Typical signs and symptoms are severe muscle pain and swelling, as well as muscle weakness, stiffness, and reduced range of motion. An important difference between regular muscle pain and rhabdomyolysis is that the latter also causes muscle pain at rest. However, it should be emphasized that even extreme pain does not necessarily mean rhabdomyolysis. Myoglobinuria, on the other hand, is a sure sign of muscle damage, but not an index of the severity of the condition.
Analysis of urine, myoglobin, and CK in the blood will reveal whether hospitalization is indicated for a patient with rhabdomyolysis.
Certain genetic backgrounds appear to predispose people to rhabdomyolysis, but the most important factor is how one exercises. Special care is required when initiating activity regimens that involve substantial eccentric muscle contractions. It is a common misconception that muscles must be damaged to become bigger and stronger.

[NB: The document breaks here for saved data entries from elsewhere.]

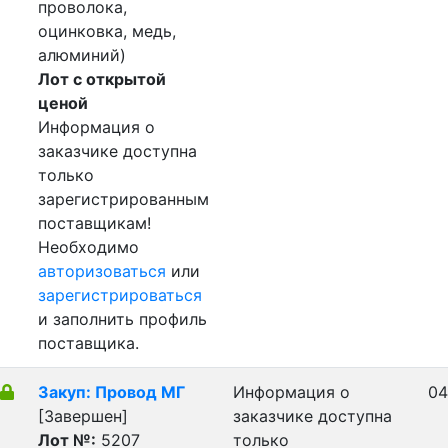
проволока,
оцинковка, медь,
алюминий)
Лот с открытой
ценой
Информация о
заказчике доступна
только
зарегистрированным
поставщикам!
Необходимо
авторизоваться
или
зарегистрироваться
и заполнить профиль
поставщика.
Закуп: Провод МГ
Информация о
04
[Завершен]
заказчике доступна
Лот №:
5207
только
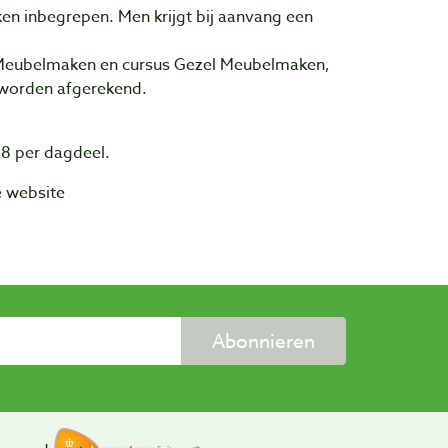
en inbegrepen. Men krijgt bij aanvang een
k Meubelmaken en cursus Gezel Meubelmaken,
 worden afgerekend.
 8 per dagdeel.
de website
Abonnieren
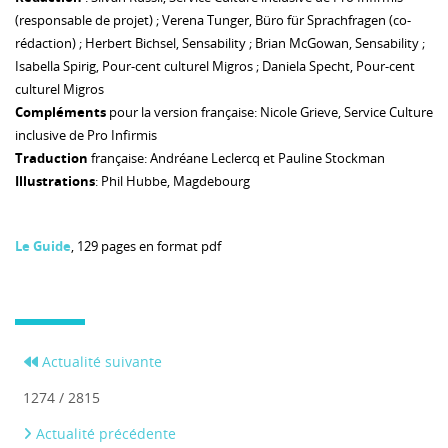
(responsable de projet) ; Verena Tunger, Büro für Sprachfragen (co-
rédaction) ; Herbert Bichsel, Sensability ; Brian McGowan, Sensability ;
Isabella Spirig, Pour-cent culturel Migros ; Daniela Specht, Pour-cent
culturel Migros
Compléments
pour la version française: Nicole Grieve, Service Culture
inclusive de Pro Infirmis
Traduction
française: Andréane Leclercq et Pauline Stockman
Illustrations
: Phil Hubbe, Magdebourg
Le Guide
, 129 pages en format pdf
Actualité suivante
1274 / 2815
Actualité précédente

Muscle pain is a form of hyperalgesia and allodynia.
The mechanisms appear to be independent of damage to muscle fibers and classic tissue inflammation. The main difference between muscle pain and rhabdomyolysis is that pain should be considered a physiological phenomenon located in the extracellular structures, the muscle fascia and the nervous system (sensitization), while rhabdomyolysis is an intracellular pathological condition of muscle cells.
A physician consulted by a patient complaining of muscle pain should, with the aid of history and palpation of the muscle, be able to determine whether the pain reflects conventional pain or the more dangerous diagnosis of rhabdomyolysis.
Analysis of urine, myoglobin, and CK in the blood will reveal whether hospitalization is indicated for a patient with rhabdomyolysis.